- [DIRECTIONS FOR THIS TASK]
Could you output every line of the records below as a JSON list of strings, one string per line, with blank lines skipped and the pictures left out?

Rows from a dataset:

## START

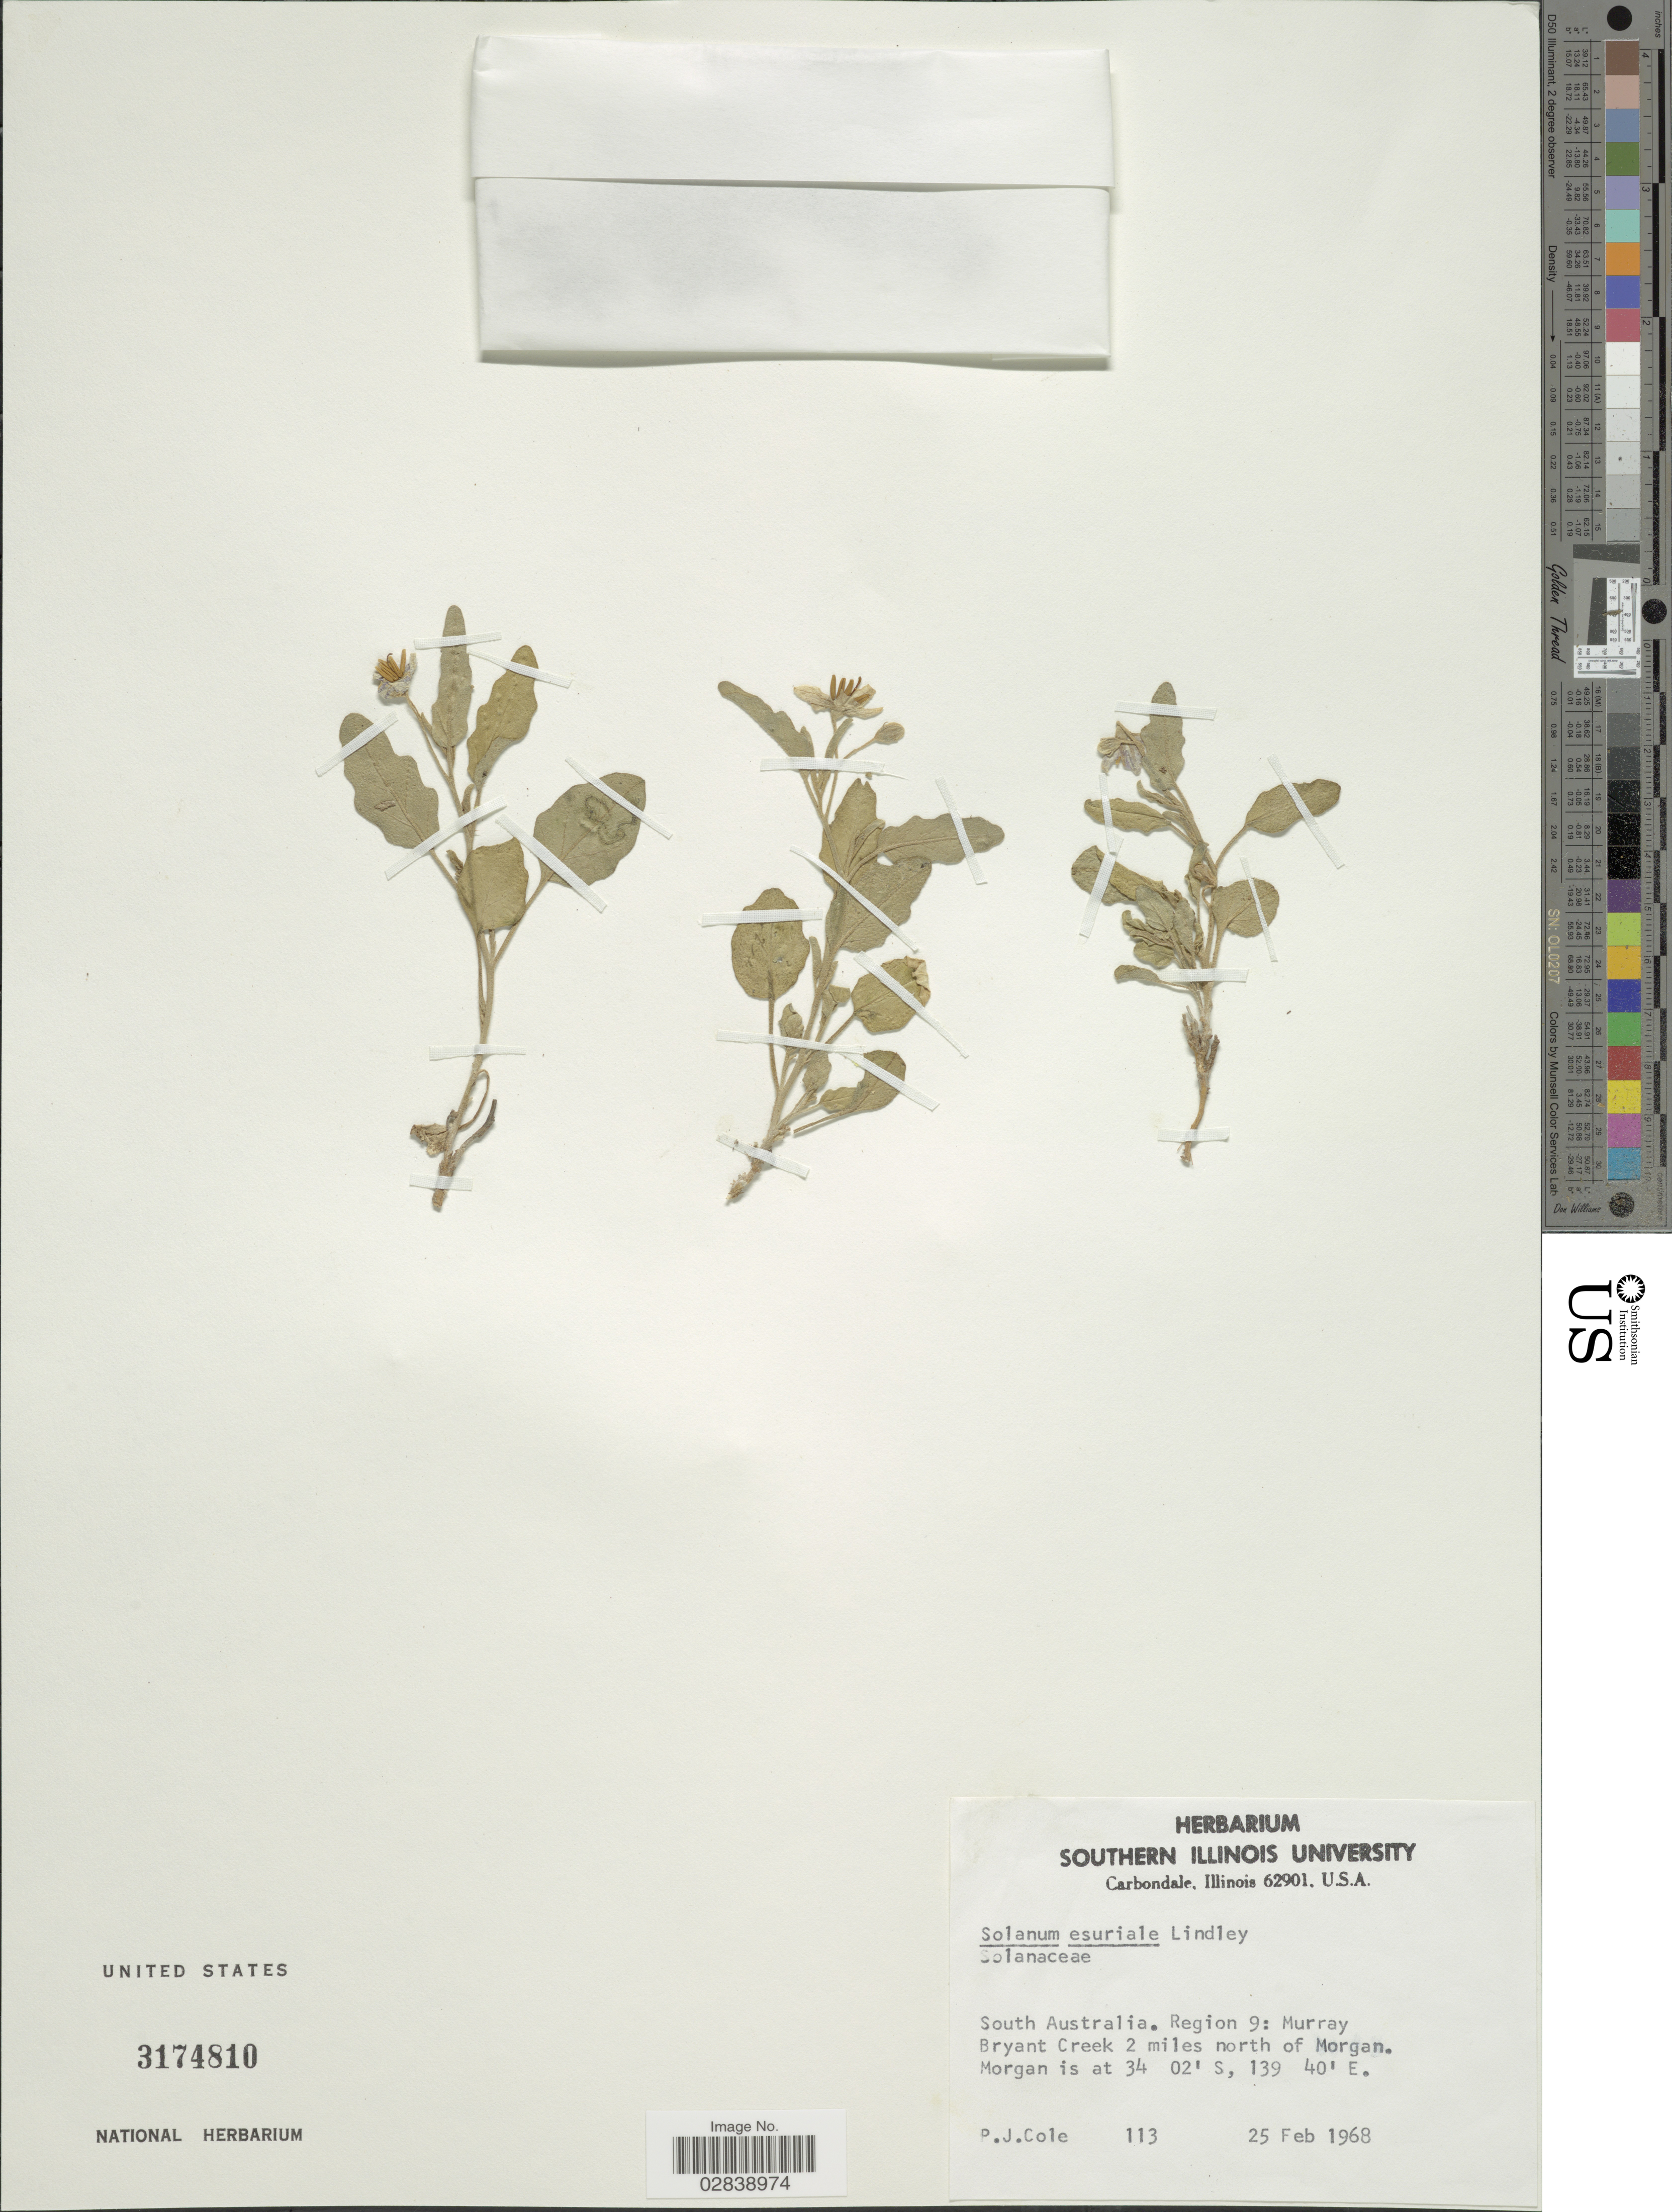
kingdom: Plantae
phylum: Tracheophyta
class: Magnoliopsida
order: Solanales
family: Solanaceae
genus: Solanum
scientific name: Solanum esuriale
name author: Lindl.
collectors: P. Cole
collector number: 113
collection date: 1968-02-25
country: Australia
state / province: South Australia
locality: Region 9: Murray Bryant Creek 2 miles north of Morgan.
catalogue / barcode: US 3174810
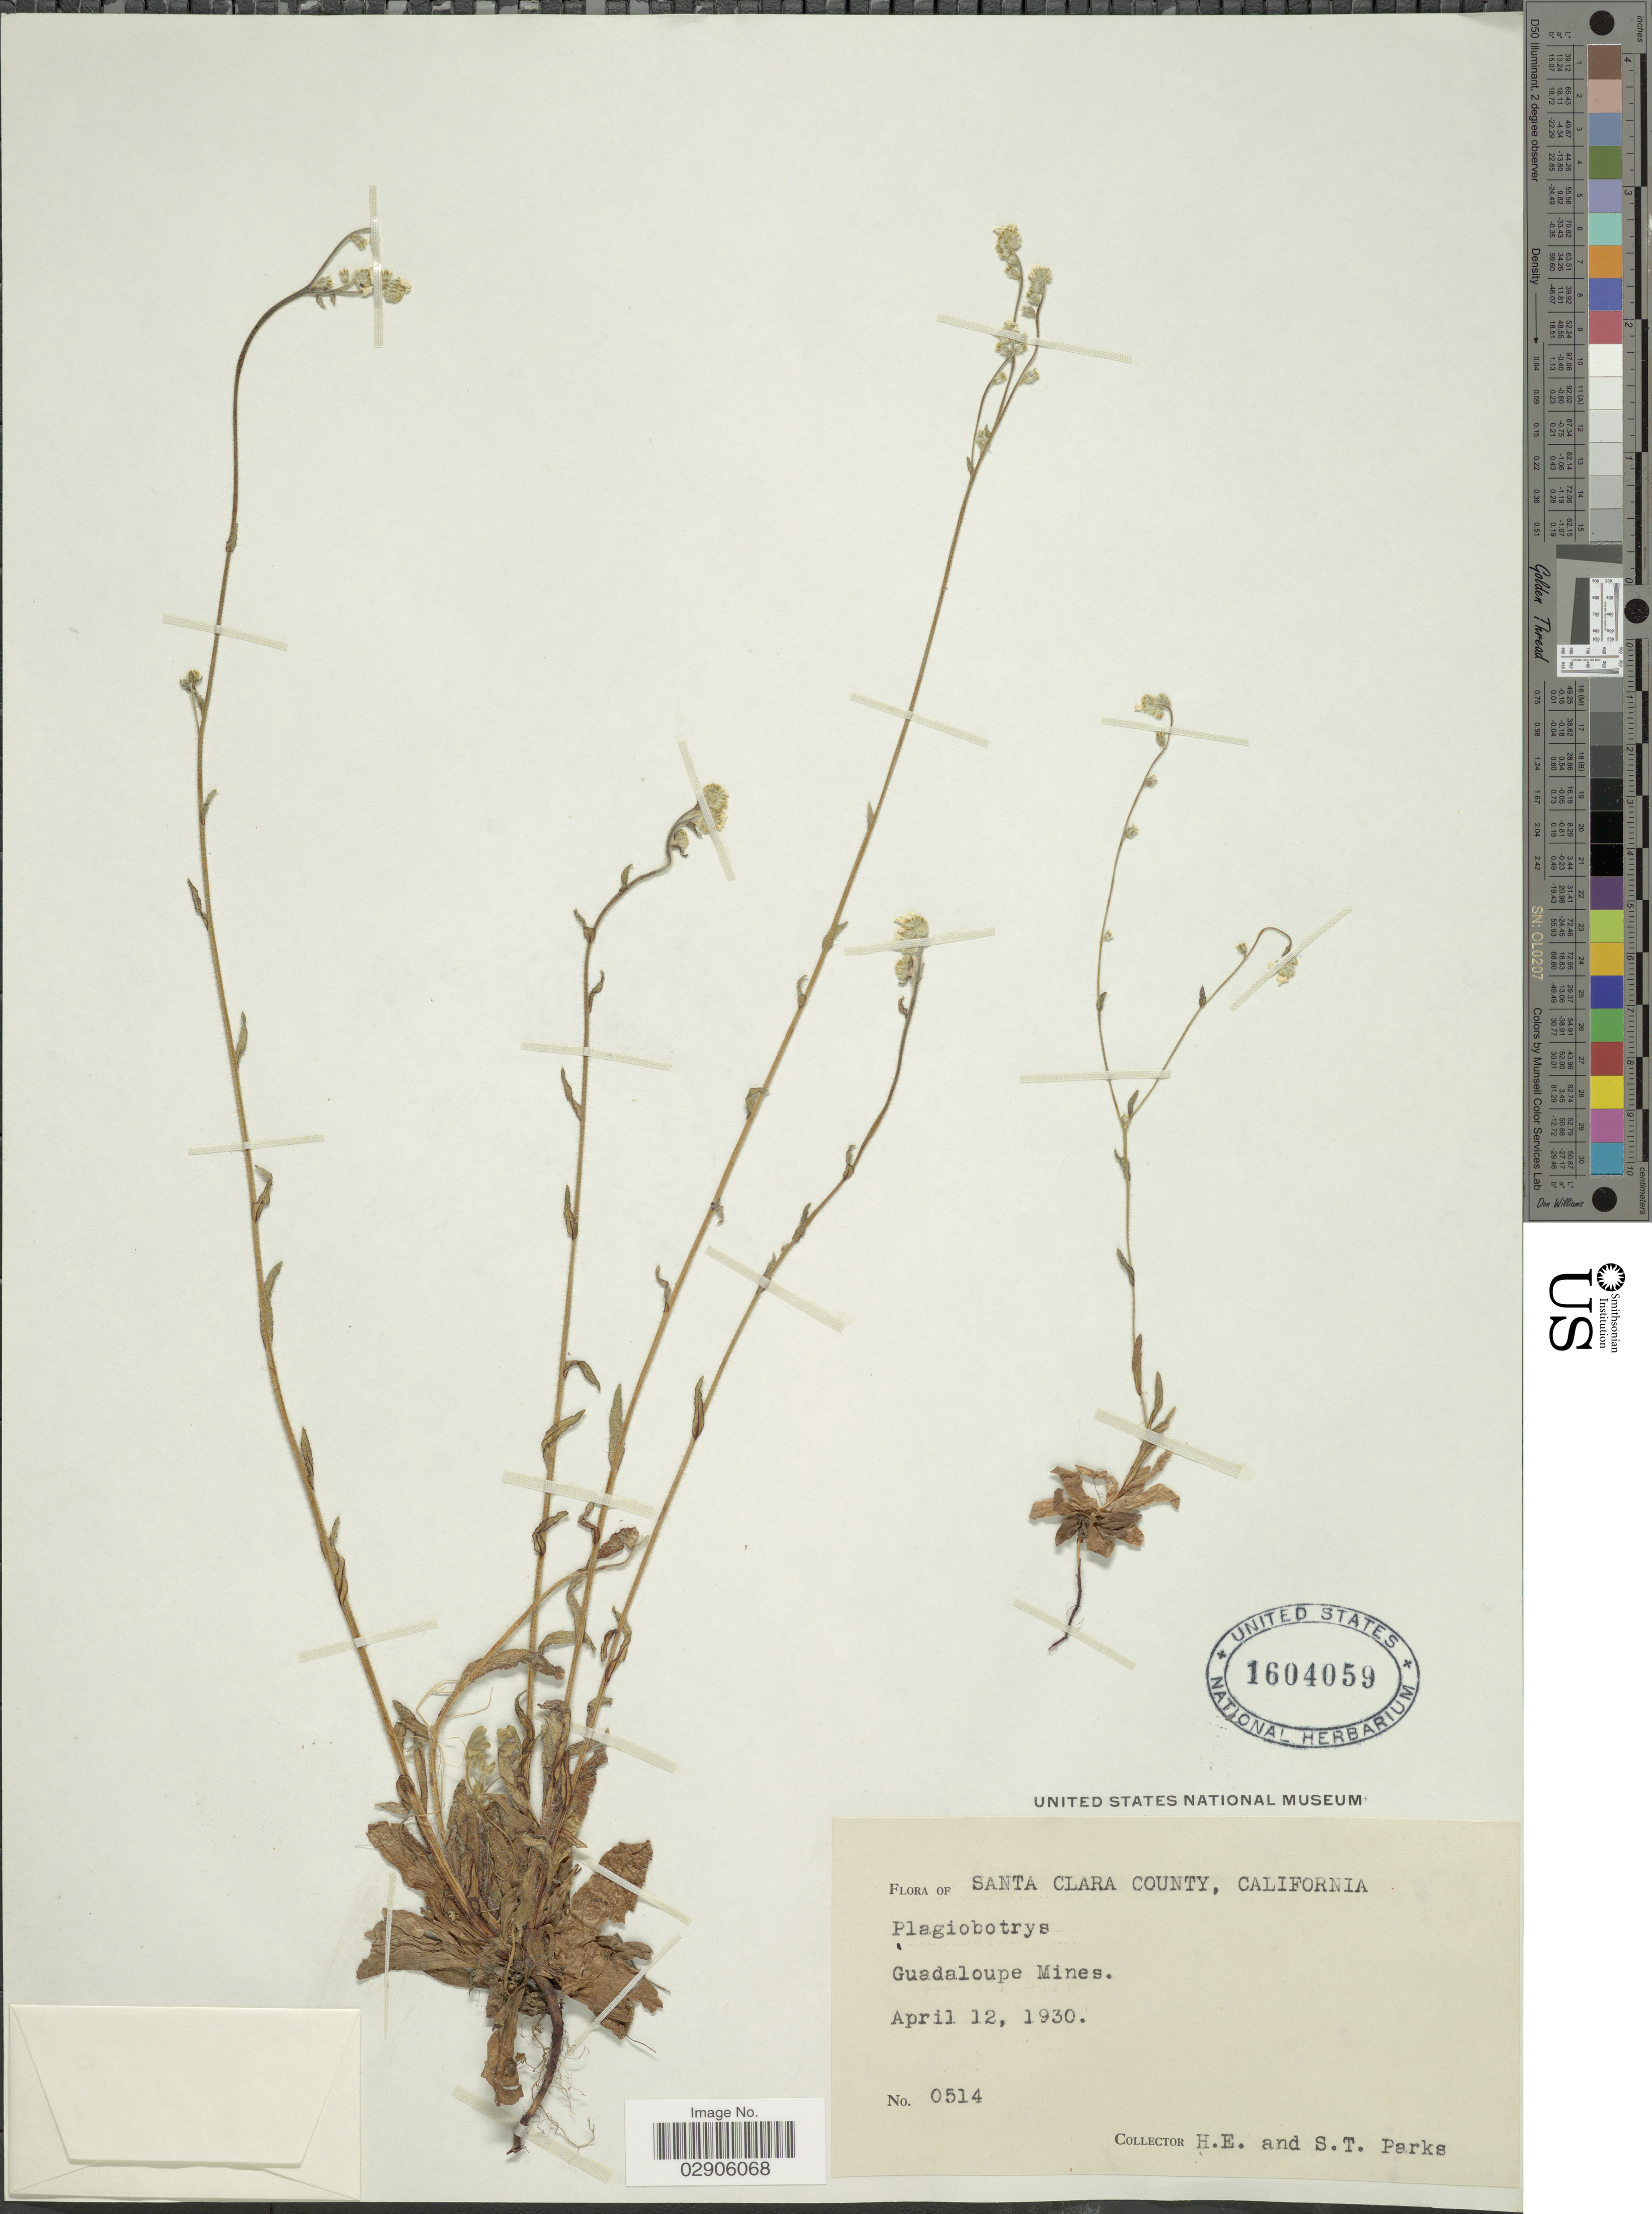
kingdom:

## END

- [FINAL RESULT]
[
  "kingdom: Plantae",
  "phylum: Tracheophyta",
  "class: Magnoliopsida",
  "order: Solanales",
  "family: Solanaceae",
  "genus: Solanum",
  "scientific name: Solanum esuriale",
  "name author: Lindl.",
  "collectors: P. Cole",
  "collector number: 113",
  "collection date: 1968-02-25",
  "country: Australia",
  "state / province: South Australia",
  "locality: Region 9: Murray Bryant Creek 2 miles north of Morgan.",
  "catalogue / barcode: US 3174810",
  "kingdom:"
]